Again, college-educated workers did not fare much better than high school graduates. For both types of workers, the slowdown in income in response to technological progress was similar. “Having a college degree doesn’t necessarily set you apart,” says Seegmiller.
One of the most striking findings came when the team looked at workers who had reached the highest level of income in an exposed occupation—for example, clerks or machine operators who earned relatively high wages compared to their peers. These workers saw their wages slow more than twice as much as the average worker in the same occupation with the same level of exposure to technology. “For people who are really capable, they have a lot of room to fall,” he says.
This pattern was even stronger among high-wage workers in occupations that required a long history of specific types of experience, such as skilled trades such as tool makers, machinists, and electrical equipment repairers. For these workers, “you’re really deep in your investment in those particular skills,” he says.
These wage trends indicated that something more than automation was happening. In the automation scenario, “technology comes along and a robot does what you used to do,” says Seegmiller. But a second type of displacement was also possible: rather than directly replacing workers, technology might change the way their jobs were performed and require people to acquire new skills.
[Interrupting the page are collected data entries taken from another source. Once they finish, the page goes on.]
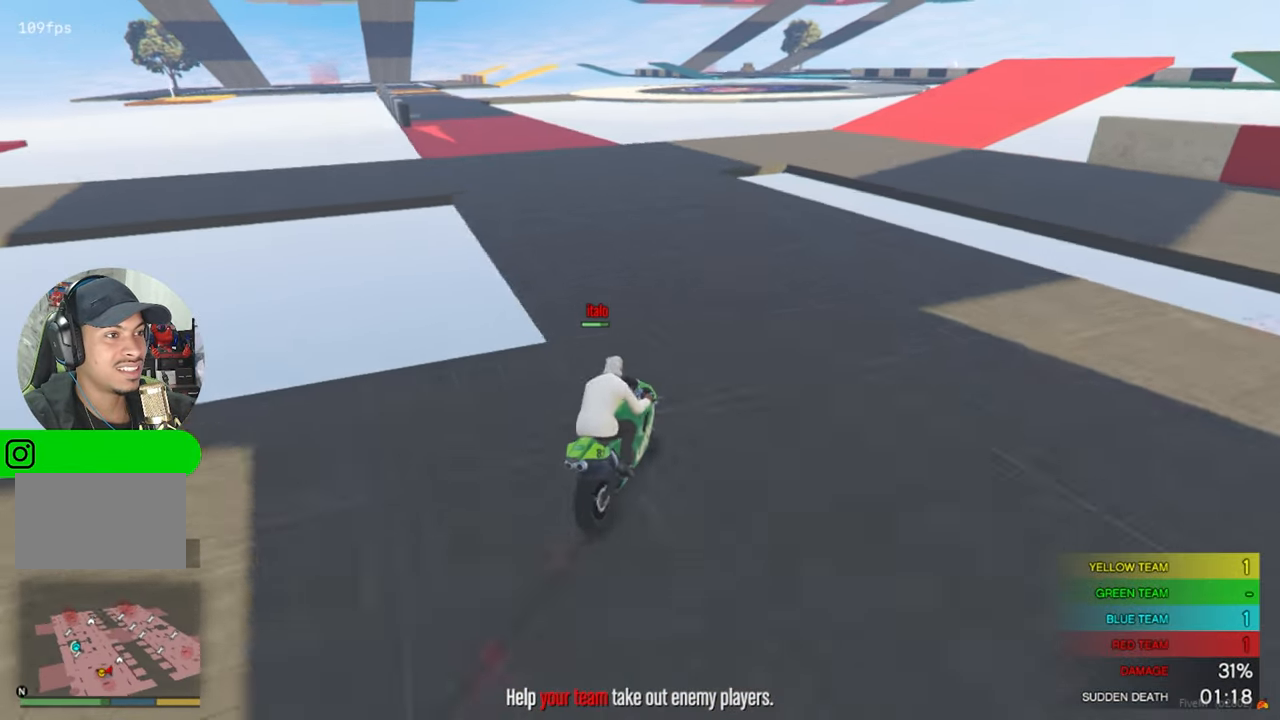
{"keys": ["w"], "mouse": [], "mouse_move": "still", "events": [[217, "a", "up"], [267, "a", "down"], [400, "a", "up"]]}
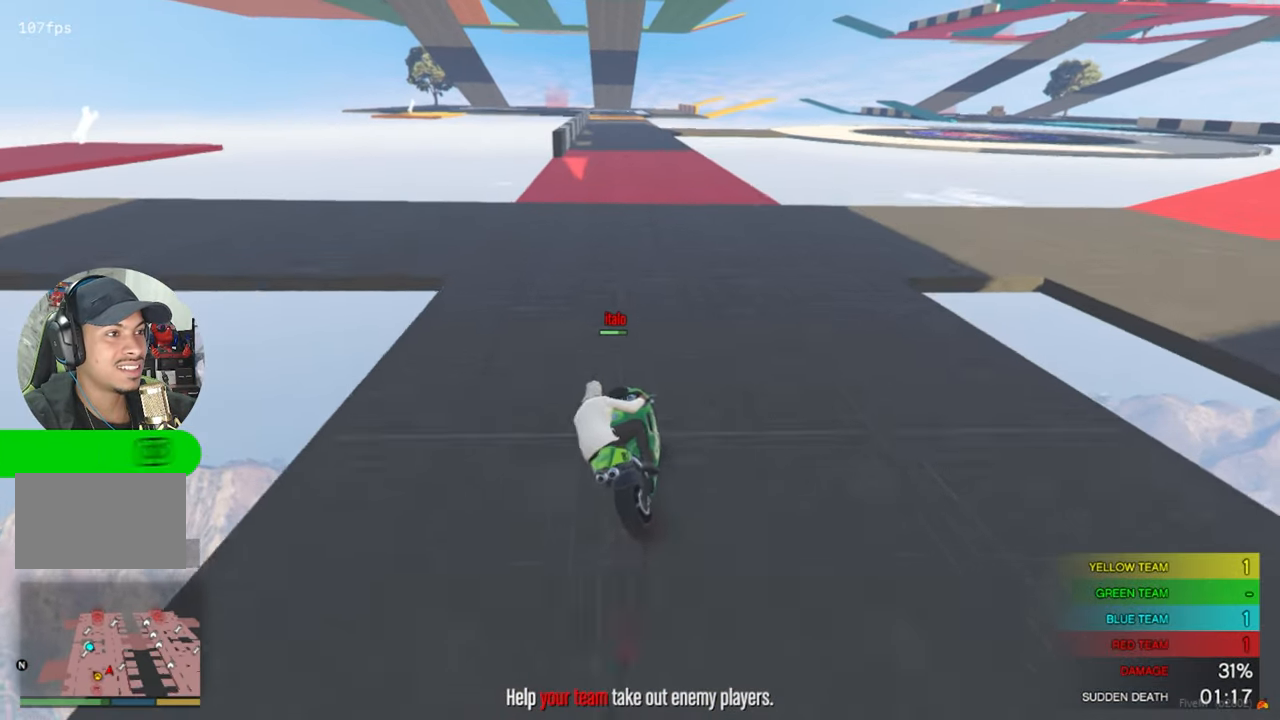
{"keys": ["d", "w"], "mouse": [], "mouse_move": "still", "events": [[100, "a", "down"], [233, "a", "up"], [417, "d", "down"]]}
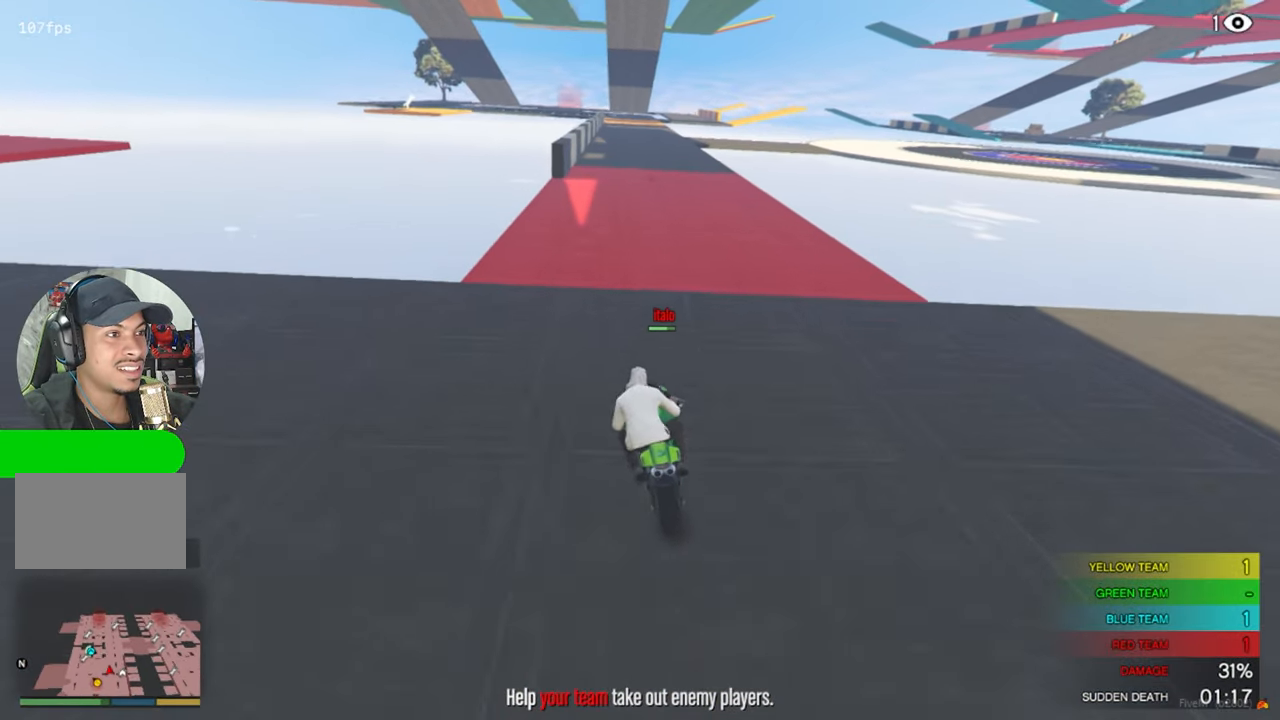
{"keys": ["c", "w"], "mouse": [], "mouse_move": "still", "events": [[17, "d", "up"], [250, "c", "down"]]}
For example, an employee who was very proficient in using a particular record keeping system may need to learn new software, or an experienced machine operator may be faced with unfamiliar equipment. People who had invested a lot of time and effort to master the now obsolete methods could be fired. or if they stayed in their jobs, their wages could stagnate or decline.
“If something new comes along and you’re very good at the old way of doing things, that can be just as difficult for you as a robot coming to replace assembly line workers,” he says.
Learning for Life
Researchers have identified some bright spots. Jobs in the interpersonal category had consistently low exposure to technological change. “One thing that technology can’t do, that has never been able to be replicated, is human-to-human interaction,” says Seegmiller.
And workers who specialized intensively in these interpersonal skills fared better. Even as their exposure to technology rose, their income did not fall as much as in other types of occupations.
Technology has also not been a uniformly negative force. The team conducted a separate analysis to identify patents in various disciplines that did not overlap with professional duties. Exposure to these advances was actually associated with increased workers’ incomes, likely because the inventions had helped them become more productive.
“Not all technology is bad for workers,” says Seegmiller. “But technology hurts certain people.”
So what should workers do to protect themselves from tomorrow’s technologies?
In addition to cultivating interpersonal skills, “it’s really important to be willing to learn and adapt all the time,” she says. Many free or inexpensive online courses can help workers acquire new skills. Policymakers could also develop programs to subsidize training for employees who may soon be displaced.
Moreover, the risk of future technological exposure should not necessarily deter people from pursuing a profession that is valued today. For example, an emerging concern—which was not addressed in this study—is that artificial intelligence will take on complex tasks such as data analysis. This may mean that data analysts will see slower salary growth in the future, but will still be paid relatively high salaries compared to many other occupations that are more isolated from technology. And if these analysts enjoy their work, the rewards of having a fulfilling job could be worth the income risk.
“The thought that ‘AI is going to take over everything, and therefore I should avoid investing in technical skills and becoming, say, a baker’—that’s just too pessimistic,” says Seegmiller.